__本文抜粋__.

[映画]  マリリン 7日間の恋 My Week with Marilyn (2011年)

アメリカでのこの映画の批評は一般的に「マリリン・モンローを演じるミッシェル・ウィリアムズは素晴らしいが、映画自体は大したことがない。」というものであったが、その批評にもめげず観てみてびっくり。なかなか素敵で面白い映画であり、観た後もいろいろ楽しい会話ができる映画だった。

イギリスの監督サイモン・カーティスはマリリン・モンローに関する映画を作りたく、プロデューサーのデイビッド・パーフィットに話を持ちかけたが彼の反応は「マリリン・モンローについては世界中の人が知っている。今更、何か新しいものが出てくるのか?」とういうものだった。サイモンはドキュメンタリ映画作家の故コーリン・クラークの回想録が、マリリンがローレンス・オリビエと英国で共演した時のことを短く綴っているのに着眼し、デイビッド・パーフィットもそのユニークな視点が気に入リ、エイドリアン・ホッジが脚本を担当した。しかし、そんな地味な映画に製作費を出してくれる会社がなかなか見つからず、彼らはハリウッドの大物ハービー・ワインスタインに財政の交渉に行った。ハービーはコーリン・クラークの原作を読んだことがあるが、それは全く地味な本でまさかこれが映画化の対象になるとは思っていなかったが、エイドリアン・ホッジの脚本は案外よくできていると思い、また自分が高く評価しているミッシェル・ウィリアムズにマリリン・モンローを演じさせてみたいと思い、映画制作費を捻出することに同意したという。

この映画が素晴らしいのは、その当時の英国と米国の映画界の対比が適切に描かれていることだろう。一方には、英国王室シェークスピア劇団で徹底的に演技の基礎をたたきこまれたローレンス・オリビエがいる。彼は、1947年にナイト位を授けられ、自身が製作・監督・脚色・主演した映画『ハムレット』が1948年度の米国アカデミー作品賞、主演男優賞を受賞して名実共にイギリスを代表する名優にまでのし上がた。片やマリリン・モンローは1957年に『王子と踊子 』でローレンス・オリビエと共演した時は、セックス・シンボルとして世界一の人気女優になっていた。この映画は古典的なメソッドで叩き上げられたローレンス・オリビエと、専門的な演技の訓練を受けていないが、ツボに嵌ると天才的な演技を見せてしまうマリリン・モンローの対比をうまく描いている。それに付け加えて、ローレンス・オリビエの妻で一時代前のスーパースターだったヴィヴィアン・リーの内面の葛藤もあり興味深い。ヴィヴィアン・リーは『王子と踊子 』の舞台版では踊り子を演じていたが、映画で同じ役を演じるには年を取りすぎていると夫のローレンス・オリビエに言われてしまい、またマリリン・モンローの余りにも素晴らしい映画版での演技に、思わず感嘆し同時に嫉妬するという、何となく悲しい女優の業も描かれている。ローレンス・オリビエですら、演技力では表現しえないマリリンのオーラに感嘆し嫉妬してしまうくらいなのだ。余談になるが、製作者はローレンス・オリビエにはレイフ・ファイン(『ナイロビの蜂』『イングリッシュ・ペイシャント』)、ヴィヴィアン・リーには、キャサリン・ゼータ・ジョーンズを希望していたという。キャサリン・ゼータ・ジョーンズには中年のヴィヴィアン・リーを是非演じてもらいたかった。彼女はその時夫のマイケル・ダグラスが癌の闘病中で、仕事ができる状態ではなかったのでそのオファーを断った。代役のジュリア・オーモンドは往年の大女優のヴィヴィアンのオーラが全く出せていなかったのが残念。

収集データ

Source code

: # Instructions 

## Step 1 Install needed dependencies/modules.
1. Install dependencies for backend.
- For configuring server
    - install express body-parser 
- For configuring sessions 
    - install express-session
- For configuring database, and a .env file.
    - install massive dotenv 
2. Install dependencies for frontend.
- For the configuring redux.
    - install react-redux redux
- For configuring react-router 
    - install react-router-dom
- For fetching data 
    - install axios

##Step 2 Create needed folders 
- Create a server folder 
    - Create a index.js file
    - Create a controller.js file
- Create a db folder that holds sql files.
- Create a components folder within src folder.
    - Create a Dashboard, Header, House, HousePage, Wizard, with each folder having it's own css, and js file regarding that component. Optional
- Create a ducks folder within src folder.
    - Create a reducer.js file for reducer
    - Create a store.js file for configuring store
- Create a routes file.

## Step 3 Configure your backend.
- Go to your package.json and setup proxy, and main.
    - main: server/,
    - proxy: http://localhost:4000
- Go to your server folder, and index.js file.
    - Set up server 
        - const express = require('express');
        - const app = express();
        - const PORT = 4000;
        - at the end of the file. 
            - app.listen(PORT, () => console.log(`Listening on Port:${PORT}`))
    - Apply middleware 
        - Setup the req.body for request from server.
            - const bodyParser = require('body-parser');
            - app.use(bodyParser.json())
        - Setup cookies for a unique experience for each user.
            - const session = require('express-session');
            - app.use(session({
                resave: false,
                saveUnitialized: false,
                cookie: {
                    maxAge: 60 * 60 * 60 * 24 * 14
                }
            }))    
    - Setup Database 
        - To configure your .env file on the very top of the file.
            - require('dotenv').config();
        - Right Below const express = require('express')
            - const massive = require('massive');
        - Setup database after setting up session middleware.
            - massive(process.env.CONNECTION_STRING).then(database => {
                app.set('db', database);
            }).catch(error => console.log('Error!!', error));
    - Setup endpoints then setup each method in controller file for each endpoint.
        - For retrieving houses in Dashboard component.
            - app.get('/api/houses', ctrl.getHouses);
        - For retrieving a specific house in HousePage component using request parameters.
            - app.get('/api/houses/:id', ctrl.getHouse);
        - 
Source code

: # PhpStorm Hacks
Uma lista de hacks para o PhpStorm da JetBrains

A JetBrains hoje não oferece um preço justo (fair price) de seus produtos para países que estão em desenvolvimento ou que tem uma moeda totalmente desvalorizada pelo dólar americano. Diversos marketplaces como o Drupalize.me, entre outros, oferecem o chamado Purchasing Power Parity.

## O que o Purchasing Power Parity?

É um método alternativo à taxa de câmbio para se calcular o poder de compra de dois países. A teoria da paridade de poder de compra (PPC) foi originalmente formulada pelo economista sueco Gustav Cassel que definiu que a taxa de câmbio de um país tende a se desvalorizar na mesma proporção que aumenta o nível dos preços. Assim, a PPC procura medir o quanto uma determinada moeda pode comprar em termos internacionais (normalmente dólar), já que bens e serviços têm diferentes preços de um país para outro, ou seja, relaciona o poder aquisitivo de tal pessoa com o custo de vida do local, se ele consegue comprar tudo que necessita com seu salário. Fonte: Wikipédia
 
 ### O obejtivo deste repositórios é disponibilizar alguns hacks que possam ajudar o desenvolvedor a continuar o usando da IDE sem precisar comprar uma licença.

__練習課題__.
**a.** 映画評の「アメリカでのこの映画の批評は」から「出することに同意したという。」までを、一字一句変えずに書き出してください。
**b.** 次の(i)〜(iii)は映画評の内容と合っていますか?それぞれ「はい」か「いいえ」で答え、判断の決め手となる映画評の語句をそのまま引用してください。
(i) ハービー・ワインスタインはコーリン・クラークの原作を読んだことがあった。
(ii) ローレンス・オリビエがナイト位を授けられたのは1948年である。
(iii) キャサリン・ゼータ・ジョーンズはヴィヴィアン・リー役のオファーを引き受けた。

__解答__.
**a.**
アメリカでのこの映画の批評は一般的に「マリリン・モンローを演じるミッシェル・ウィリアムズは素晴らしいが、映画自体は大したことがない。」というものであったが、その批評にもめげず観てみてびっくり。なかなか素敵で面白い映画であり、観た後もいろいろ楽しい会話ができる映画だった。

イギリスの監督サイモン・カーティスはマリリン・モンローに関する映画を作りたく、プロデューサーのデイビッド・パーフィットに話を持ちかけたが彼の反応は「マリリン・モンローについては世界中の人が知っている。今更、何か新しいものが出てくるのか?」とういうものだった。サイモンはドキュメンタリ映画作家の故コーリン・クラークの回想録が、マリリンがローレンス・オリビエと英国で共演した時のことを短く綴っているのに着眼し、デイビッド・パーフィットもそのユニークな視点が気に入リ、エイドリアン・ホッジが脚本を担当した。しかし、そんな地味な映画に製作費を出してくれる会社がなかなか見つからず、彼らはハリウッドの大物ハービー・ワインスタインに財政の交渉に行った。ハービーはコーリン・クラークの原作を読んだことがあるが、それは全く地味な本でまさかこれが映画化の対象になるとは思っていなかったが、エイドリアン・ホッジの脚本は案外よくできていると思い、また自分が高く評価しているミッシェル・ウィリアムズにマリリン・モンローを演じさせてみたいと思い、映画制作費を捻出することに同意したという。

**b.**
(i) はい:「ハービーはコーリン・クラークの原作を読んだことがある」
(ii) いいえ:「彼は、1947年にナイト位を授けられ」
(iii) いいえ:「仕事ができる状態ではなかったのでそのオファーを断った」